As mudanças constitucionais agora introduzidas reafirmaram o socialismo e a revolução em Cuba. Perdeu-se uma oportunidade de levar a cabo outras mudanças?

É preciso ver o que irá acontecer no próximo dia 24 de fevereiro, quando a Constituição for submetida a referendo. Se triunfar o “não”, os cubanos terão aproveitado a única oportunidade que lhes foi dada em muitos anos. Hoje prevalece a ideia de que ganhará o “sim” e toda a propaganda do governo está apontada nessa direção.

Como está a questão dos presos políticos?

Segundo o governo de Cuba não há presos políticos, mas a Comissão Cubana de Direitos Humanos e Reconciliação Nacional tem 120 nomes registados de acordo com essa classificação. A maioria destas pessoas foi processada por delitos comuns, como resistência à prisão, escândalo público ou atentado contra os agentes da ordem. Dessa forma, o governo disfarça a repressão dos opositores. As condições de vida nas prisões são habitualmente duras para estes ativistas, que se veem submetidos à suspensão da visita dos seus familiares e a isolamento em celas de castigo.

Depois de uma nova era nas relações com os Estados Unidos, durante o mandato de Barack Obama, as coisas mudaram com Donald Trump. Miami voltou a ter influência nas decisões de Washington? O que pode acontecer? Voltar às más relações de antes?
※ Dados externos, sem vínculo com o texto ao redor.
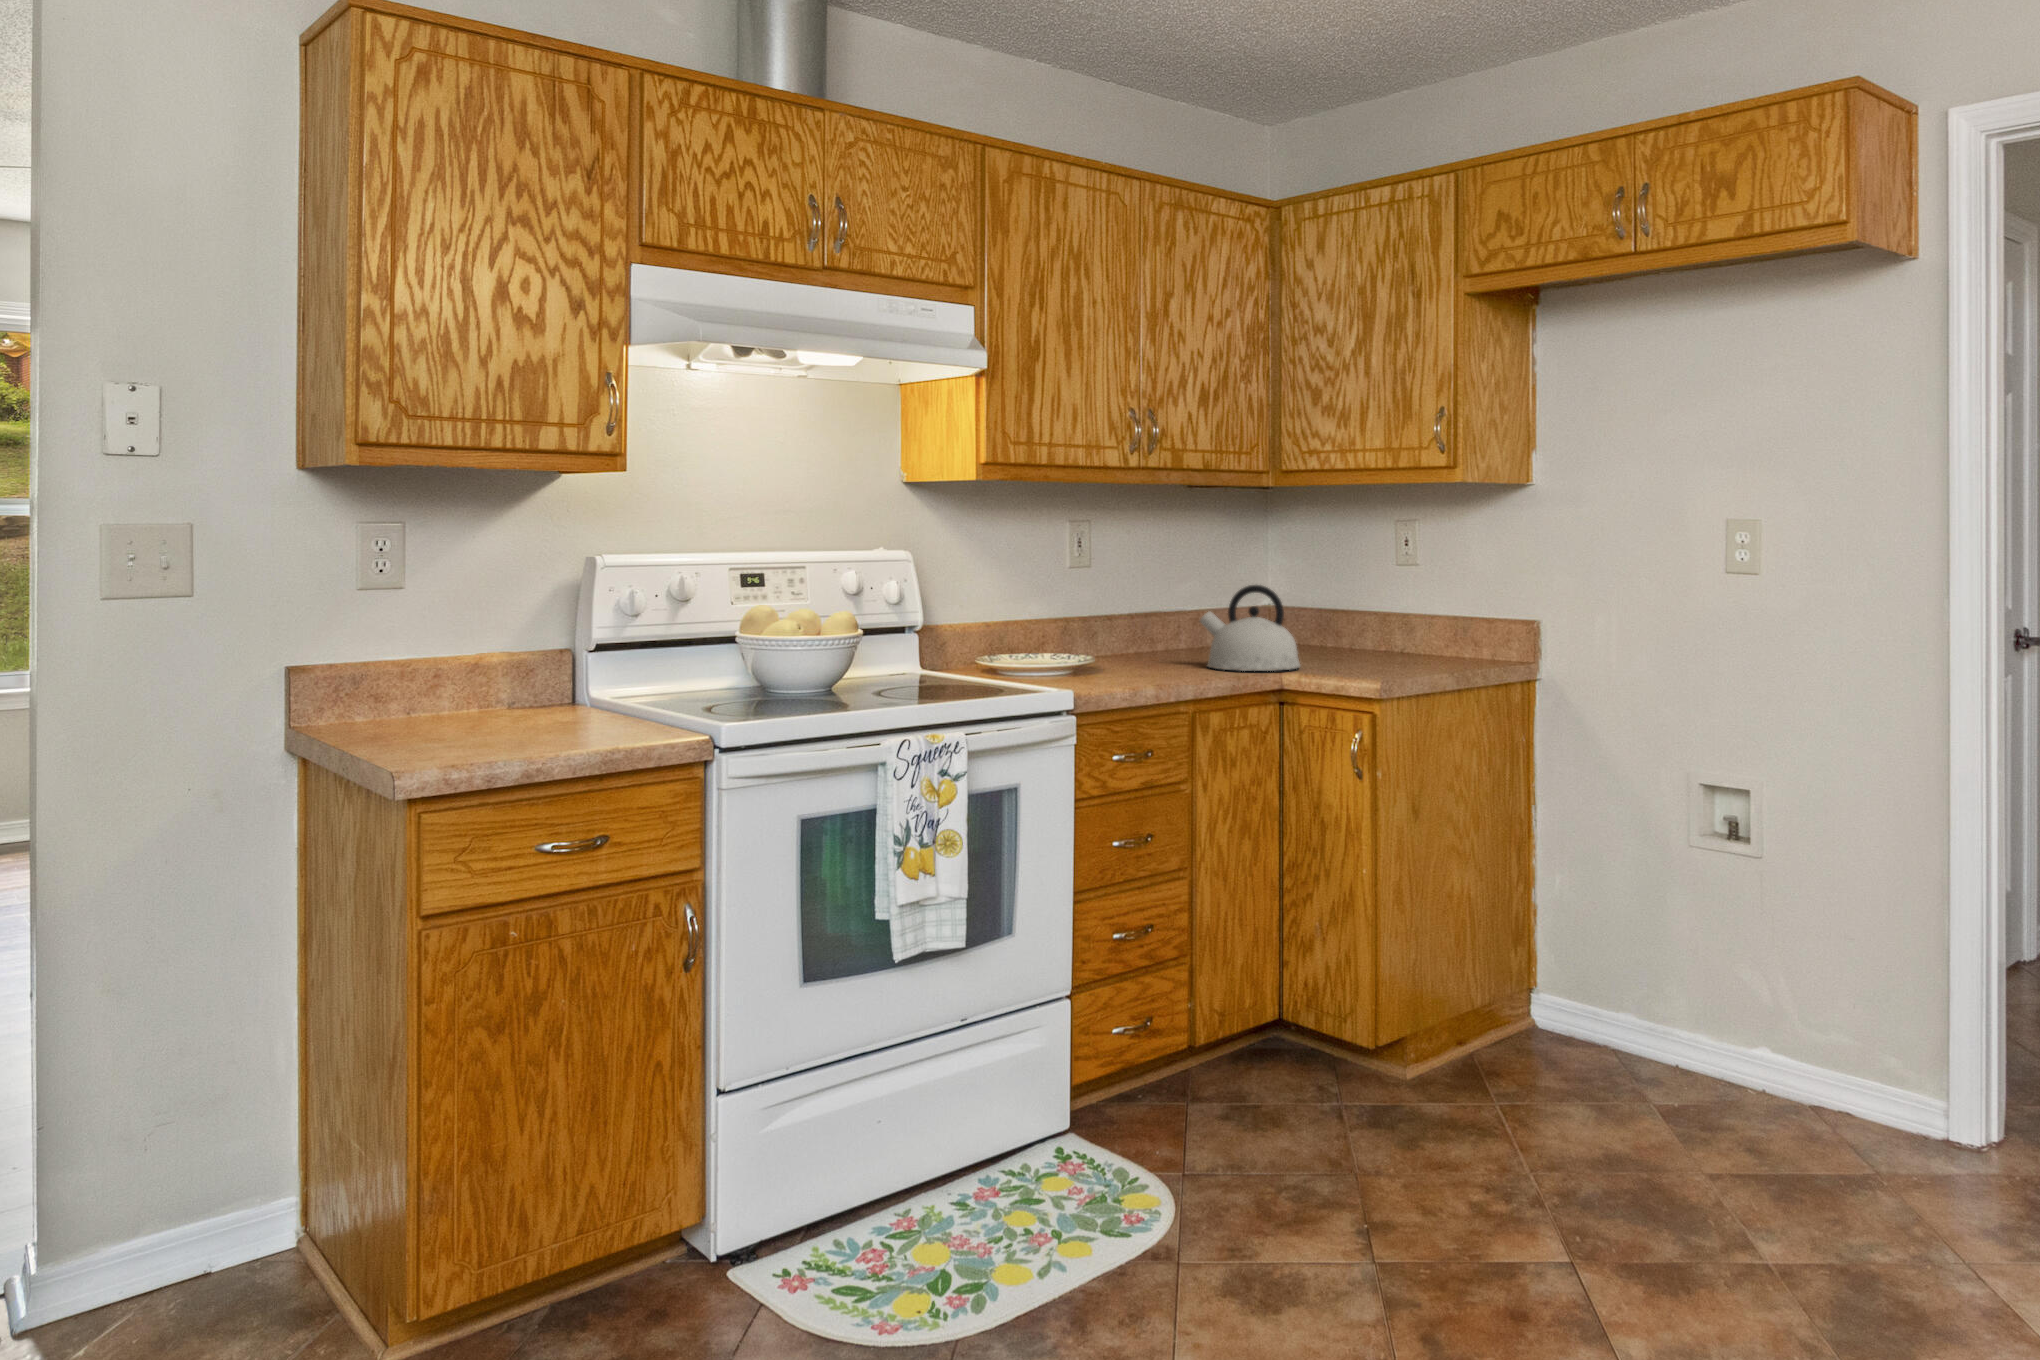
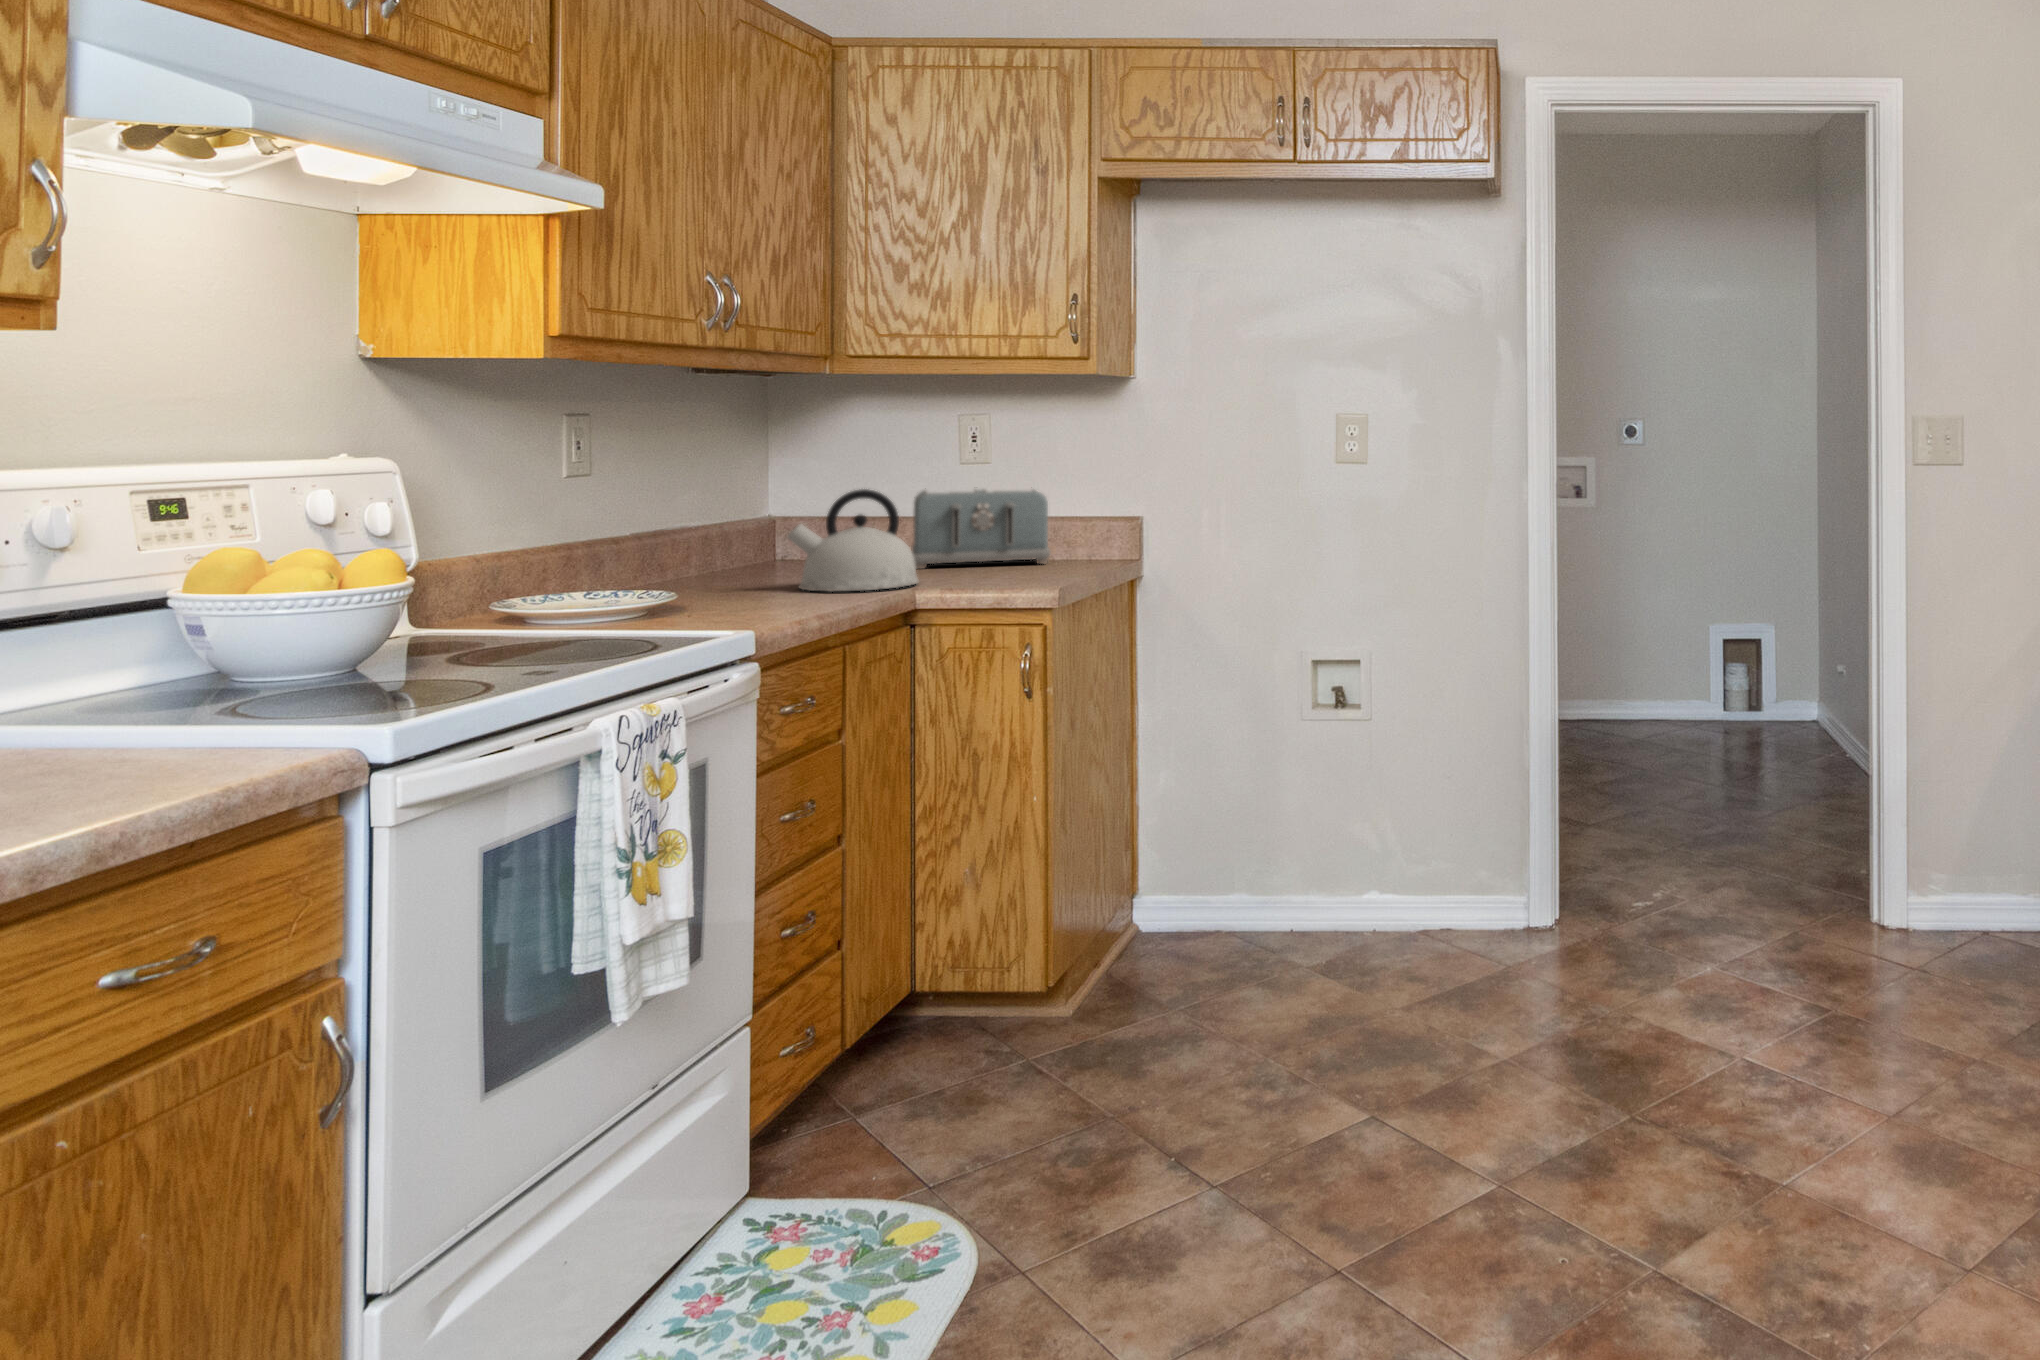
toaster: none [1336,588,1478,664] -> present [911,487,1051,569]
A “nova era” com Barack Obama durou pouco tempo. Praticamente desde que o mandatário dos EUA apanhou o voo de regresso depois de visitar Cuba que se desatou nos média oficiais cubanos uma campanha para o desacreditar, acusando-o de pretender alcançar o fim da revolução por outros meios. Donald Trump tornou à linguagem agressiva e prometeu voltar atrás em todas as medidas tomadas pelo seu antecessor, mas, na prática, não houve grandes mudanças. A mais significativa foi o encerramento parcial das embaixadas de ambos os países em consequência de um incidente em que uma série de diplomatas relatou ter sido vítima de danos físicos por causa de um suposto “ataque acústico”. Como se sabe, o tema cubano tornou-se muitas vezes assunto de interesse eleitoral, sobretudo na Florida, mas a influência dos grupos anticastristas radicados em Miami não tem a mesma importância de anos anteriores, porque agora têm de competir com os fazendeiros norte-americanos que querem comercializar com Cuba ou as empresas de telecomunicações desejosas de dominar o mercado cubano.
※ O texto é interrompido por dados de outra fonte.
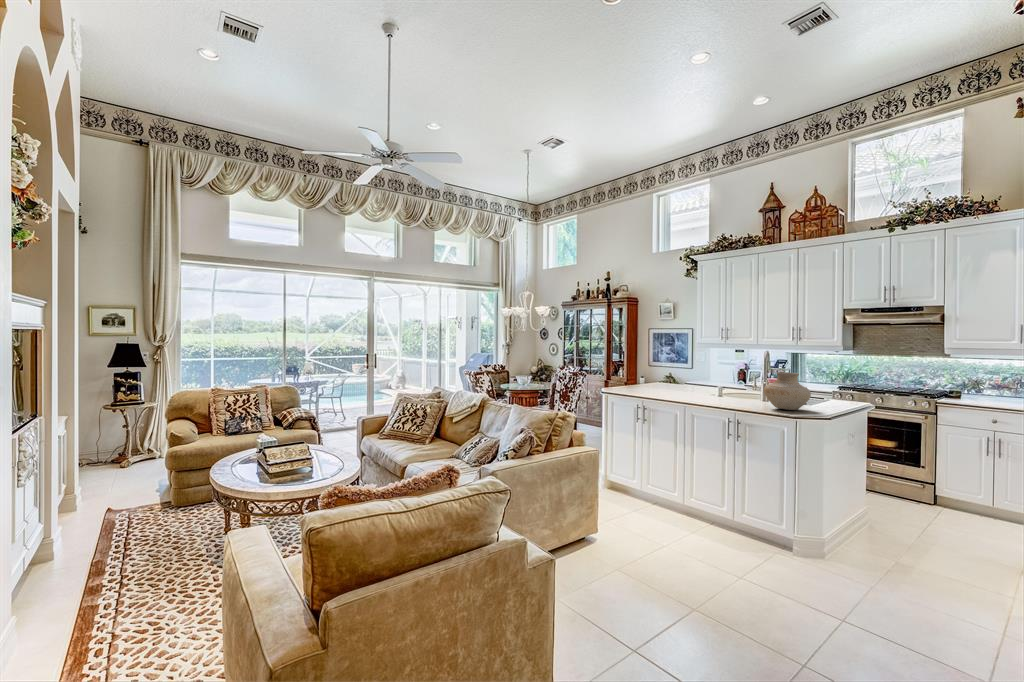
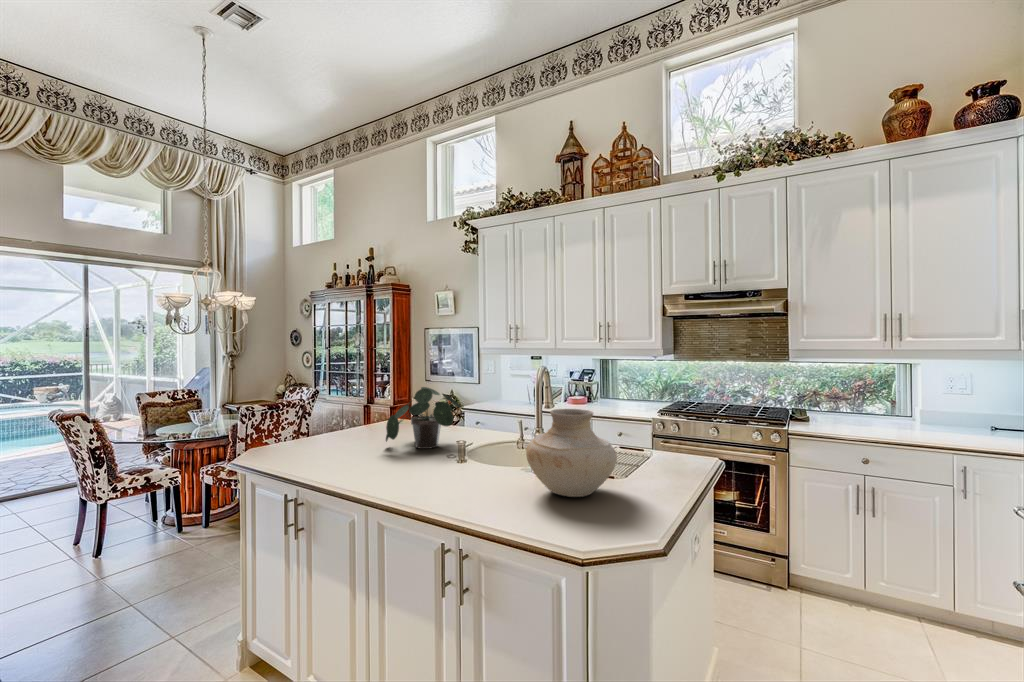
potted plant: none [671,363,713,395] -> present [386,387,461,449]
O Brasil tem agora um presidente muito hostil a Cuba, com vontade de construir alianças com os países latino-americanos que têm governos de direita. O que acha que vai acontecer no futuro próximo na relação de Cuba com os outros países latino-americanos?

A hostilidade de Jair Bolsonaro manifesta-se em relação ao governo cubano, porém, até agora, não manifestou nenhuma rejeição pelo povo da Ilha. Por outro lado, o futuro das relações do governo de Cuba com o resto da América Latina depende do equilíbrio político sempre em mudança da região. Não só pela subida ao poder de políticos de direita, como no caso da Argentina, Brasil e Chile, mas também pelas mudanças ocorridas no Equador e a crise que enfrentam Venezuela e Nicarágua.